Again, knowledge is power. By trading a few currency pairs exclusively, you’ll develop an understanding of the drivers between currency pairs. I recommend picking something close to home, where you’d have a better understanding of domestic issues and where you’re more invested. According to Investopedia, most professionals start with EUR/USD and USD/JPY.

6. Trade long and trade less

Amateurs tend to trade often (also known as overtrading), because they’re trying to cut trades that didn’t work out and swing wildly for new opportunities. They look at minute-long timeframes as if these short-term price movements represent some solid underlying driver.

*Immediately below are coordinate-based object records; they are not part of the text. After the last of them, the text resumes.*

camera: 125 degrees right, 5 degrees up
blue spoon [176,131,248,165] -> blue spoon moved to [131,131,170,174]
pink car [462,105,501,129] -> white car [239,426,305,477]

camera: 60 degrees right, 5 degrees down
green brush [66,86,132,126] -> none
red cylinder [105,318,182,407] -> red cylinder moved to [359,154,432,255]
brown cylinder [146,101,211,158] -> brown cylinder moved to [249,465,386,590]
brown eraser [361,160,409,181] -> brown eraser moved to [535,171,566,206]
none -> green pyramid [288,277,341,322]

To be more like a pro trader, you can do the following:

Trade over a longer time frame

If you think about actual demand and supply, do fundamentals constantly change over the course of 5 minutes? Typically, movement on such a short time frame is largely market noise and aberrations. To filter out such noise, you should trade on 1 to 4 hour time frames.

Trade less

In addition, trading less frequently also protects your profits from the damaging nature spreads, which are incurred every time you trade. We saw how the impacts of that can be huge!

7. Learn from your trades

People who trade for a career analyse their trades deeply. Professional traders have reviews in the morning and at night to go over their trading strategies and execution. These meetings keep pro traders accountable.

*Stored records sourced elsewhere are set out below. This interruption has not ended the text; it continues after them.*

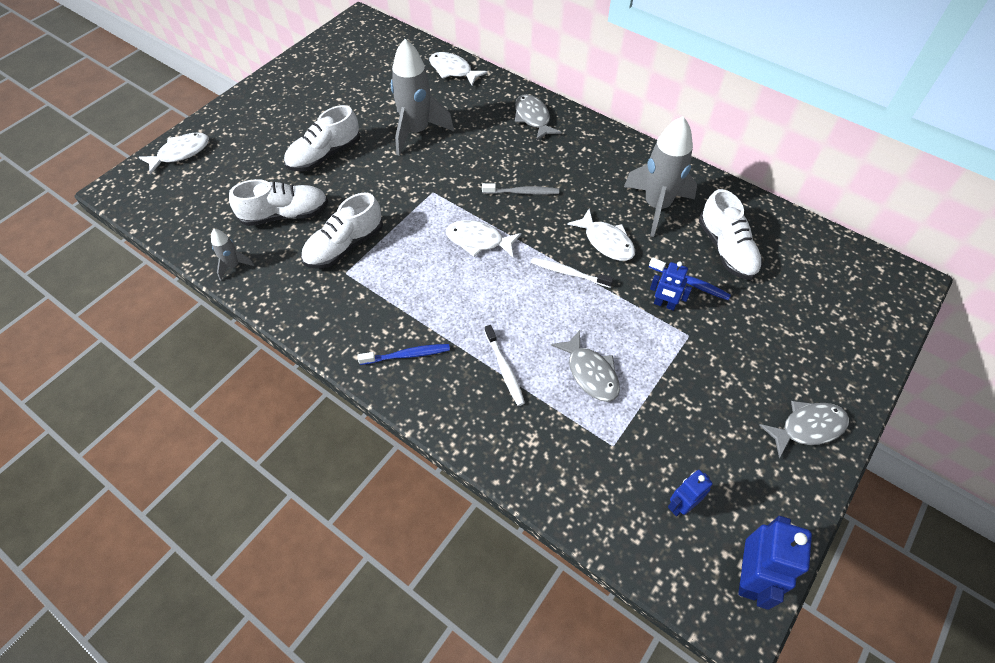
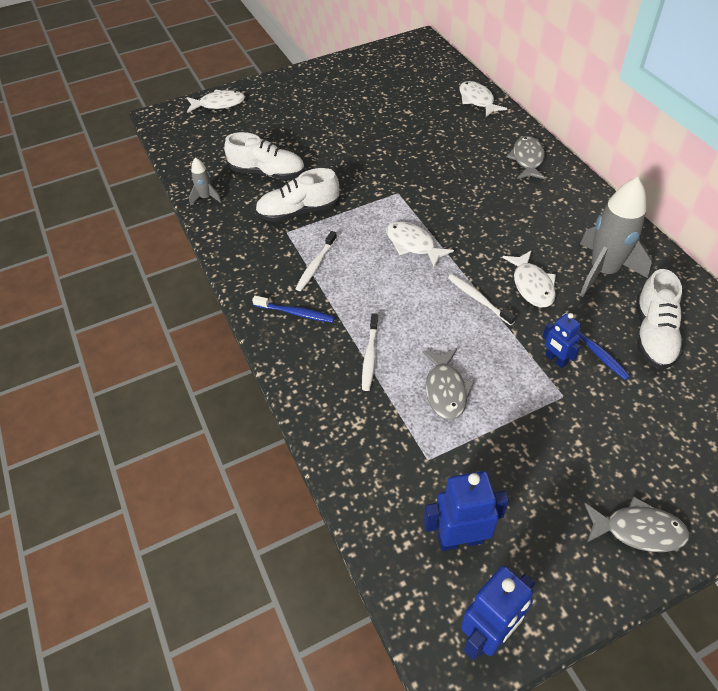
camera: 30 degrees right, 5 degrees down
white shoe [284,105,360,171] -> none
grey rocket [391,39,454,156] -> none
grey toothbrush [482,183,559,195] -> none
blue robot [668,470,713,517] -> blue robot [423,471,509,551], size x1.65
none -> white toothbrush [295,231,337,291]

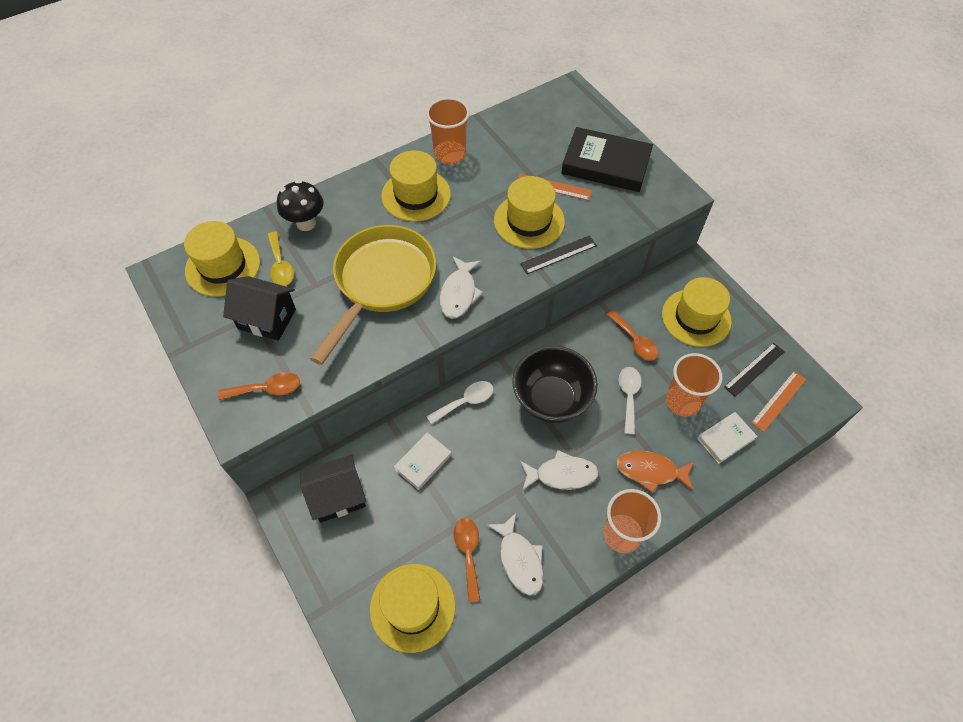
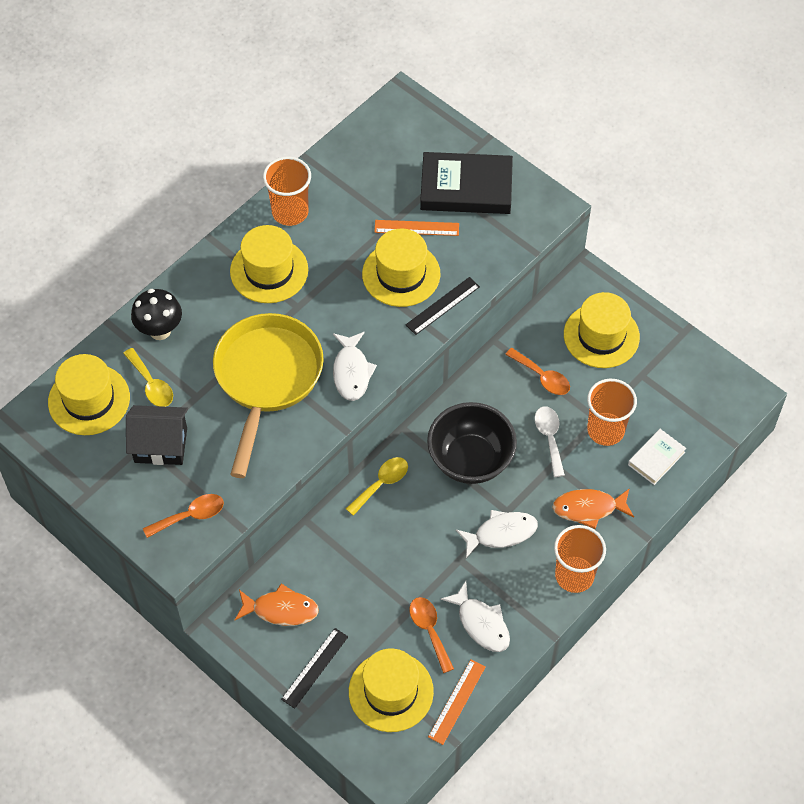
camera: 15 degrees left, 0 degrees up
black house [300,454,366,522] -> orange fish [235,584,319,626]
white book [394,432,452,490] -> none
white spoon [426,381,493,424] -> yellow spoon [346,457,408,516]
black ruler [724,343,785,397] -> black ruler moved to [281,628,348,709]
orange ruler [751,371,806,432] -> orange ruler moved to [428,659,486,745]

In the absence of such meetings, you should keep a trading journal to record the specific reason why you’re trading and how you’re trading to achieve that purpose.

You might have heard the phrase:

Don’t confuse brains for a bull market.

It refers to self-serving bias, which is the tendency to ascribe trading successes to trading skill than any other factor (read: luck). A trading journal will help keep you honest: did you make money on the last trade because you planned for it, or was it just dumb luck?

Similarly, it will help you identify other emotional and cognitive biases in yourself.

Lastly, a trading journal will tell you if a loss was due to a bad decision or something that was completely out of your control. This is imperative to your mental well-being and can alleviate regret over losses.

In Summary

With all the crap that’s out there, it’s easy to get lured into the belief that professional traders become successful by picking up a few guides and running with it. However, as we saw from this article, professional traders have much more than that. High tech tools, support teams and large capital all give professional traders an added edge over retail traders. 

That doesn’t mean you can’t be a successful trader though. We gave you 7 ways that you can emulate the success of professional traders despite having fewer resources. Implementing these tips will get you a long way in trading like the pros. Hope it helps.